> PAGE EXTRACT:
***

- Also known as: Thỏ và Sói
- Genre: Comedy Adventure Thriller
- Created by: Vũ Kim Dũng
- Written by: Đinh Tiếp
- Directed by: Đặng Nhân Lập
- Composers: Trọng Đài Vũ Nhật Tân Doãn Nho Doãn Nguyên
- Country of origin: Vietnam
- Original languages: Vietnamese English
- No. of episodes: 4 (list of episodes)

Production
- Producers: Thanh Ngọc Kim Ngọc Hồ Bạch Ngọc
- Cinematography: Lê Khôi
- Running time: 10 minute-long episodes approx.
- Production company: Vietnam Animation Studio

Original release
- Network: Vietnam Television
- Release: 1992 – 2001

= Hare and Wolf =

Hare and Wolf (Thỏ và Sói) is a 1990s Vietnamese series of animated short films directed by M.A. Đặng Nhân Lập.

==History==
Film based on Soviet series Well, Just You Wait! and some Southeast Asian folktales.

***

> EXERCISE 1: Recast the Hare and Wolf page paragraph that begins "Hare and Wolf (Thỏ và Sói) is" as a short list, keeping its main facts.
> EXERCISE 2: In the matched point entries, starting at the line containing "pose: elev=308.6 azim=214.8" and ending at the line containing "Dot at: (274, 224)", switch "pose" to "view" and write out those lines with nothing else changed.
The entries come from a different source than the Hare and Wolf page.

Stored entries:
***

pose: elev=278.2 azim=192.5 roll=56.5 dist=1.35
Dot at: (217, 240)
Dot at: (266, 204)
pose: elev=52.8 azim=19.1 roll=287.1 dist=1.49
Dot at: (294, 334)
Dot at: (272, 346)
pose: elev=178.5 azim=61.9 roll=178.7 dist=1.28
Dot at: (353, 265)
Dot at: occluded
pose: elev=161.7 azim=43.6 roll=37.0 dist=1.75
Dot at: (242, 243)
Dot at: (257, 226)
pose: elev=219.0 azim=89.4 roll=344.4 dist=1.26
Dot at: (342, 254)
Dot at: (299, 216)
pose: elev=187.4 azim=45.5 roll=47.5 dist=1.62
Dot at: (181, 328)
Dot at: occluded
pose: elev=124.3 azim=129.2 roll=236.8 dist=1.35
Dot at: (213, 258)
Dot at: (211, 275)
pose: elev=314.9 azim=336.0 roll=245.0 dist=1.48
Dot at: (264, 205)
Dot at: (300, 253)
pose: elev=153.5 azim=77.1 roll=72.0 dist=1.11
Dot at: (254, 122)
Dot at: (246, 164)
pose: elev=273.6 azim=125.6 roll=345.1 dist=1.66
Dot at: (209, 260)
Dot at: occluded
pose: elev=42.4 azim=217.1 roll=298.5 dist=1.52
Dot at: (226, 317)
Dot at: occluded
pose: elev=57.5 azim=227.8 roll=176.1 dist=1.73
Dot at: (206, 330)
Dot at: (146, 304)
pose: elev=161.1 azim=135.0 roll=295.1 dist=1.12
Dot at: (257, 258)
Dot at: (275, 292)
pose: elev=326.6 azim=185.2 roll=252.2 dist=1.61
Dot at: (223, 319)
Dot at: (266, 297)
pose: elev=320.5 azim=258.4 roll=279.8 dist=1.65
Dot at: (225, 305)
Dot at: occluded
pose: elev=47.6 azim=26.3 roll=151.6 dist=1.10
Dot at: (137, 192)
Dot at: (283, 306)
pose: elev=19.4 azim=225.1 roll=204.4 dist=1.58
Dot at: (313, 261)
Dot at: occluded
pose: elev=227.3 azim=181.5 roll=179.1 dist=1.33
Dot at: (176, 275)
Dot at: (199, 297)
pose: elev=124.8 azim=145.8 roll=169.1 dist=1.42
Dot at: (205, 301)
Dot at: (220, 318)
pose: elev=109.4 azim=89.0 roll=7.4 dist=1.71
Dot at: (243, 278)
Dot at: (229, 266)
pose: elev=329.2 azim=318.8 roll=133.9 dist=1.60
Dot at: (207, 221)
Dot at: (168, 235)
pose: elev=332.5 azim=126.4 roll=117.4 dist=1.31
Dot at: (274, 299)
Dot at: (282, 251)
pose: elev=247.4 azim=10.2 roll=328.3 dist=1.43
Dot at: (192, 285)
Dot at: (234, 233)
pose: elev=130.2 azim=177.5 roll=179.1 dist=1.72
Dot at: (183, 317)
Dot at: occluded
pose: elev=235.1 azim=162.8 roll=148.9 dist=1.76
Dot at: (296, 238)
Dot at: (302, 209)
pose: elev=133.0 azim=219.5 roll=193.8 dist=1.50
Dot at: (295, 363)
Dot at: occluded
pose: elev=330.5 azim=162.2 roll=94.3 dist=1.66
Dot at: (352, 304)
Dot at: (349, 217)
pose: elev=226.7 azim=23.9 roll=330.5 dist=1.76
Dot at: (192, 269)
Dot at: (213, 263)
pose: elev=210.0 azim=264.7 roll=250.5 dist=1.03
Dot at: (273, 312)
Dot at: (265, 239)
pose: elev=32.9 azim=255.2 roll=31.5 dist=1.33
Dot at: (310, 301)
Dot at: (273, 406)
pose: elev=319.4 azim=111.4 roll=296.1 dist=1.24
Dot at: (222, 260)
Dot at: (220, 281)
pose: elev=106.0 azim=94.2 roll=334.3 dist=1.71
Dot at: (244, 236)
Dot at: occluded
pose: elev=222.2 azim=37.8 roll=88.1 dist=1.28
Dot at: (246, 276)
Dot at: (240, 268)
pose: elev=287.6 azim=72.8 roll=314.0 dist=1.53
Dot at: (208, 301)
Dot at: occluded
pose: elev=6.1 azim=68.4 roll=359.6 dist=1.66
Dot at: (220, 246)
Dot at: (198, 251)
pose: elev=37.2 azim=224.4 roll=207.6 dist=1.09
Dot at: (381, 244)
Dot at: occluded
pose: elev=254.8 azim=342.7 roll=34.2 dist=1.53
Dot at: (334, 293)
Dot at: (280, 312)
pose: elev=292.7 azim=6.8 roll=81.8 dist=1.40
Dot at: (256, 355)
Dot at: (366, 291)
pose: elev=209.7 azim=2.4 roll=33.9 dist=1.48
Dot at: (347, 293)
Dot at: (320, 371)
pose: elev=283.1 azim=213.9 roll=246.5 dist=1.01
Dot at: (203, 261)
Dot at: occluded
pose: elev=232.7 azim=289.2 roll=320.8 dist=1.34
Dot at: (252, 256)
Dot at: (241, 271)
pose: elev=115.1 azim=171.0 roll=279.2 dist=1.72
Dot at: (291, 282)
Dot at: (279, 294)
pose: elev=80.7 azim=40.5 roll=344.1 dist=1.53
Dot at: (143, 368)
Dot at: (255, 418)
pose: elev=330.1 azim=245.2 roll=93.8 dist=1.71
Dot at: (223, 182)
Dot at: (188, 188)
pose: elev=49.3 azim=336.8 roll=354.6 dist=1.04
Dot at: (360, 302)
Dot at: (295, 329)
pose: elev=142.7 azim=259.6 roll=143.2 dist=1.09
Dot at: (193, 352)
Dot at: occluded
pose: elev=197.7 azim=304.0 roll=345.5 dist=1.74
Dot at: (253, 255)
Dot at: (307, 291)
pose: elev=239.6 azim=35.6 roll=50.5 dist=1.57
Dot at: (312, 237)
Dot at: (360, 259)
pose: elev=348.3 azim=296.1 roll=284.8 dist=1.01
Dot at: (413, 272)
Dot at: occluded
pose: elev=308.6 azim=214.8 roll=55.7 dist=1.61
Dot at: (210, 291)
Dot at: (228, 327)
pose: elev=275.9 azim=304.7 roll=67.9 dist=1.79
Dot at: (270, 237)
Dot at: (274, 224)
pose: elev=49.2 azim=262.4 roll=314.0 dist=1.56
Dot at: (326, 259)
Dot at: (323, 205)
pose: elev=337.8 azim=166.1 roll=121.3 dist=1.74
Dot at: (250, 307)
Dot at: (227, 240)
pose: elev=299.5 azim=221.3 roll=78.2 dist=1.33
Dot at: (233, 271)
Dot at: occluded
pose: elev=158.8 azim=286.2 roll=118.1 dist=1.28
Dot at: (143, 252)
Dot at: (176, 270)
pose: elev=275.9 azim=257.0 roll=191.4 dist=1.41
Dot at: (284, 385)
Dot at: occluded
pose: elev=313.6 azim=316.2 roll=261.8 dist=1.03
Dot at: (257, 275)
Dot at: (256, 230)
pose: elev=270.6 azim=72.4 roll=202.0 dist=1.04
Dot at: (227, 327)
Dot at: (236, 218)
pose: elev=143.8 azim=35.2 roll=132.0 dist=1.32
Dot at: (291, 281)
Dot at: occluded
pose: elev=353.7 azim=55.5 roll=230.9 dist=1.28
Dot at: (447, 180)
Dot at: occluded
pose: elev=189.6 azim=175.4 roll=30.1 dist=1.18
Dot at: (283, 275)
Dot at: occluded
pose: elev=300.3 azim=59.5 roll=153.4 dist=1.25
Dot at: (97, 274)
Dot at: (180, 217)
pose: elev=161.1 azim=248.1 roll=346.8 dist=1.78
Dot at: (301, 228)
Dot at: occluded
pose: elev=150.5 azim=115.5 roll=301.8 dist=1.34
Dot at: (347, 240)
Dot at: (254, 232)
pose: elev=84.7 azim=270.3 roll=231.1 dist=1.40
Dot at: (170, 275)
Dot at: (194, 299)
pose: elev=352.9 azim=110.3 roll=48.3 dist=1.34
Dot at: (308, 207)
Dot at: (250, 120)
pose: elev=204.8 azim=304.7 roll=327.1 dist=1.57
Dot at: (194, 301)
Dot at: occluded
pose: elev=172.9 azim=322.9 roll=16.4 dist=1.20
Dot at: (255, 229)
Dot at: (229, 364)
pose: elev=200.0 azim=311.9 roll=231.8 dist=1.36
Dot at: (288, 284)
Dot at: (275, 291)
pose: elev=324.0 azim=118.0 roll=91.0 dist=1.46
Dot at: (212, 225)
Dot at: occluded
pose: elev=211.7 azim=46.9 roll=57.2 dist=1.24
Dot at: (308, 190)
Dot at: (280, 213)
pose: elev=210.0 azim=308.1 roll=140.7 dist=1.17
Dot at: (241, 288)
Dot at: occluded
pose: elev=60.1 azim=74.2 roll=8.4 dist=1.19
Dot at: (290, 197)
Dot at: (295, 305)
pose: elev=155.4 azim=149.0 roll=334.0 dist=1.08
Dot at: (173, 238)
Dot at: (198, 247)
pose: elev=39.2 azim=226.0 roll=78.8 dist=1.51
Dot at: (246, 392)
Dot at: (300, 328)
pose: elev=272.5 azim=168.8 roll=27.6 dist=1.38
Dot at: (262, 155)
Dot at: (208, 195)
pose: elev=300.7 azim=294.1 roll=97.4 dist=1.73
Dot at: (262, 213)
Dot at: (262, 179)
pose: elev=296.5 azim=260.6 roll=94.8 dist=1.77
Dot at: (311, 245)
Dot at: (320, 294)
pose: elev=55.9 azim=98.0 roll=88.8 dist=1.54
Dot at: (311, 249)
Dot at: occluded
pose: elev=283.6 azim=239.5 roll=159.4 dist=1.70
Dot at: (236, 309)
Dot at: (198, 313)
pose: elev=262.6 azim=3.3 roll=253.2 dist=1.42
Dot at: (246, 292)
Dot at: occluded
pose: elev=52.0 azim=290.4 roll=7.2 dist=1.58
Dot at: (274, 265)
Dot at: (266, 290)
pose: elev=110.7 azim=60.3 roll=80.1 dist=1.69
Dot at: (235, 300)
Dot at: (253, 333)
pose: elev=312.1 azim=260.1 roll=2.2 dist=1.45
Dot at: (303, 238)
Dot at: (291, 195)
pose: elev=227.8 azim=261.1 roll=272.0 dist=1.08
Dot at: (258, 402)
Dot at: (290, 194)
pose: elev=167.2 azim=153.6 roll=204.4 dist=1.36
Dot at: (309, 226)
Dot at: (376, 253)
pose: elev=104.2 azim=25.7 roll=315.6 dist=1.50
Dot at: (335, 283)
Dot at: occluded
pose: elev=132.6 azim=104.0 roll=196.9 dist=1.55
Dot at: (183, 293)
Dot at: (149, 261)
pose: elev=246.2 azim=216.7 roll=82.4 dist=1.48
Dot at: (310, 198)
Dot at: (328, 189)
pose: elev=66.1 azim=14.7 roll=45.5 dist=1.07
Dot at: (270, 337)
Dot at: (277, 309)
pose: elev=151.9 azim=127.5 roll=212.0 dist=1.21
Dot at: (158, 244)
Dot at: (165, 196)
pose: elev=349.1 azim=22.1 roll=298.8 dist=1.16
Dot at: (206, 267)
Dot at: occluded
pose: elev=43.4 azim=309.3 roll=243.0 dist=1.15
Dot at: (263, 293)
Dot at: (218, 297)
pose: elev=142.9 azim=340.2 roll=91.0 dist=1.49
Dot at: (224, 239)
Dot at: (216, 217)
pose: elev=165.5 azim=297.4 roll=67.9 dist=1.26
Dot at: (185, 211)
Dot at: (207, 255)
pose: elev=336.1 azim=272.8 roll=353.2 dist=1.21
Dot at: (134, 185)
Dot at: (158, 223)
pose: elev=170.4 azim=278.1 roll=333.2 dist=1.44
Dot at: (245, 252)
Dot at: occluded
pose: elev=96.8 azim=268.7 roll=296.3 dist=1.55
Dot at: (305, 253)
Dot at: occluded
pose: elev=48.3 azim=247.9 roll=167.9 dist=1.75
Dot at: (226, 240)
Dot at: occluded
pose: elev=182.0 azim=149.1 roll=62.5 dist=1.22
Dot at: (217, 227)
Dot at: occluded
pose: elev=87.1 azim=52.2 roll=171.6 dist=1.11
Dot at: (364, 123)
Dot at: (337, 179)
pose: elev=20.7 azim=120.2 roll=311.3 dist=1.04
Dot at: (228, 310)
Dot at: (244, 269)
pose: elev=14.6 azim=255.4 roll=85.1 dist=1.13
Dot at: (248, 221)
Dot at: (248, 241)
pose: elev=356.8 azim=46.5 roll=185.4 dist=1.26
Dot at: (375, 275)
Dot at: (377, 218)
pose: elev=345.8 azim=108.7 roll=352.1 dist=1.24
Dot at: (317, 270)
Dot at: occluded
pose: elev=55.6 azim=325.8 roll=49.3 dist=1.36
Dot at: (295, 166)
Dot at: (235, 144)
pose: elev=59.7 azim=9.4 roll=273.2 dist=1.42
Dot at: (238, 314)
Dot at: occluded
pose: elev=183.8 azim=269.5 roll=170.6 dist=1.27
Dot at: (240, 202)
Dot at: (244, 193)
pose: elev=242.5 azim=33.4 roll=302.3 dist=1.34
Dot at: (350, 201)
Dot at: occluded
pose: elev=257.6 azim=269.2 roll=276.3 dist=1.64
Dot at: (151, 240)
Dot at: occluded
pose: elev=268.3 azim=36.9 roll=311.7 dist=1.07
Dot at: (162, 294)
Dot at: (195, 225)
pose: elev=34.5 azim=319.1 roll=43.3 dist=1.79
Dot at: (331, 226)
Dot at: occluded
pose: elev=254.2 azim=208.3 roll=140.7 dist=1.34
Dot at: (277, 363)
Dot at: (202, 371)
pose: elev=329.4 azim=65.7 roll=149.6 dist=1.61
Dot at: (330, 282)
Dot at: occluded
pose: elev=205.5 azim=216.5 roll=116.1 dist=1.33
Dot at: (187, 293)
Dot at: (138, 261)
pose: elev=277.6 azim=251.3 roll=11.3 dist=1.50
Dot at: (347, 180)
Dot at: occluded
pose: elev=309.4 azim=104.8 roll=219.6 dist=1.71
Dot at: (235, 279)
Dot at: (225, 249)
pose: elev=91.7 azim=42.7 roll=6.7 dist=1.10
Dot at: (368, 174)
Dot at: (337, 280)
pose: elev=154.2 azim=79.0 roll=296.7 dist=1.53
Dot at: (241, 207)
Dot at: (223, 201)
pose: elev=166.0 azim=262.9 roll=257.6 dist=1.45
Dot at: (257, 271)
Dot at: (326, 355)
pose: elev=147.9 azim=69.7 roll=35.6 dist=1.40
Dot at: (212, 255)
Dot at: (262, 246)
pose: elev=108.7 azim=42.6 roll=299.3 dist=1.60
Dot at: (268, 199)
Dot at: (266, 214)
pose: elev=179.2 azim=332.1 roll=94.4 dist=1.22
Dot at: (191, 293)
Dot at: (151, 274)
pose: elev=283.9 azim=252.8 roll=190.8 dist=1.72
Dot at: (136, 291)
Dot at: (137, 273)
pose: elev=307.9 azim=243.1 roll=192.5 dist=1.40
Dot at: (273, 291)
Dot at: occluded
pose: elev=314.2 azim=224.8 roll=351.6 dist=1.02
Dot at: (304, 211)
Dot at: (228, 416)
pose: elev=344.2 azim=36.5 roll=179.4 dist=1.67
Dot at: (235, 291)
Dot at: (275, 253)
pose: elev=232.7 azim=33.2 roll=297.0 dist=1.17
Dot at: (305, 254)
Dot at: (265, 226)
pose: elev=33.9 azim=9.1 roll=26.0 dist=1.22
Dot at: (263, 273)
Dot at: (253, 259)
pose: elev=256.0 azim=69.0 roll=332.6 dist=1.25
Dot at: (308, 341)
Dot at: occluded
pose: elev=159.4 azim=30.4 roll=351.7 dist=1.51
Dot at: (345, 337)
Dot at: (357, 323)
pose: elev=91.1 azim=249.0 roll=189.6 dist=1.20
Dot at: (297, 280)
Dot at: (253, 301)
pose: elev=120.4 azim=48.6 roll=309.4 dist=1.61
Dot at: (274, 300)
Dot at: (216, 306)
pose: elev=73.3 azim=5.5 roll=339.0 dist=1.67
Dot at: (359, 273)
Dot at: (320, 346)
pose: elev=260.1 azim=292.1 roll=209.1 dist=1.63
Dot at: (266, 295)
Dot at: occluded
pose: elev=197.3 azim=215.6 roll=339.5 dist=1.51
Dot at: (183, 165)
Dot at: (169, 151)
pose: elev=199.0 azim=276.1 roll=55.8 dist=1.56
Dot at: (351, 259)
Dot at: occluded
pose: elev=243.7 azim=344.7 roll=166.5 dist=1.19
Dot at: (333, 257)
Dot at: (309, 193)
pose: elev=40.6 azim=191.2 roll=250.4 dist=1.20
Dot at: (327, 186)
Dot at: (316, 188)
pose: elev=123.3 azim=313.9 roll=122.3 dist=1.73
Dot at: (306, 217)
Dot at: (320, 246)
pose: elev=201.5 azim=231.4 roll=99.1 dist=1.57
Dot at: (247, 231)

***

> CORRECT ANSWER 1:
- Title: Hare and Wolf (Thỏ và Sói)
- Type: series of animated short films
- Origin: Vietnam, 1990s
- Director: M.A. Đặng Nhân Lập

> CORRECT ANSWER 2:
view: elev=308.6 azim=214.8 roll=55.7 dist=1.61
Dot at: (210, 291)
Dot at: (228, 327)
view: elev=275.9 azim=304.7 roll=67.9 dist=1.79
Dot at: (270, 237)
Dot at: (274, 224)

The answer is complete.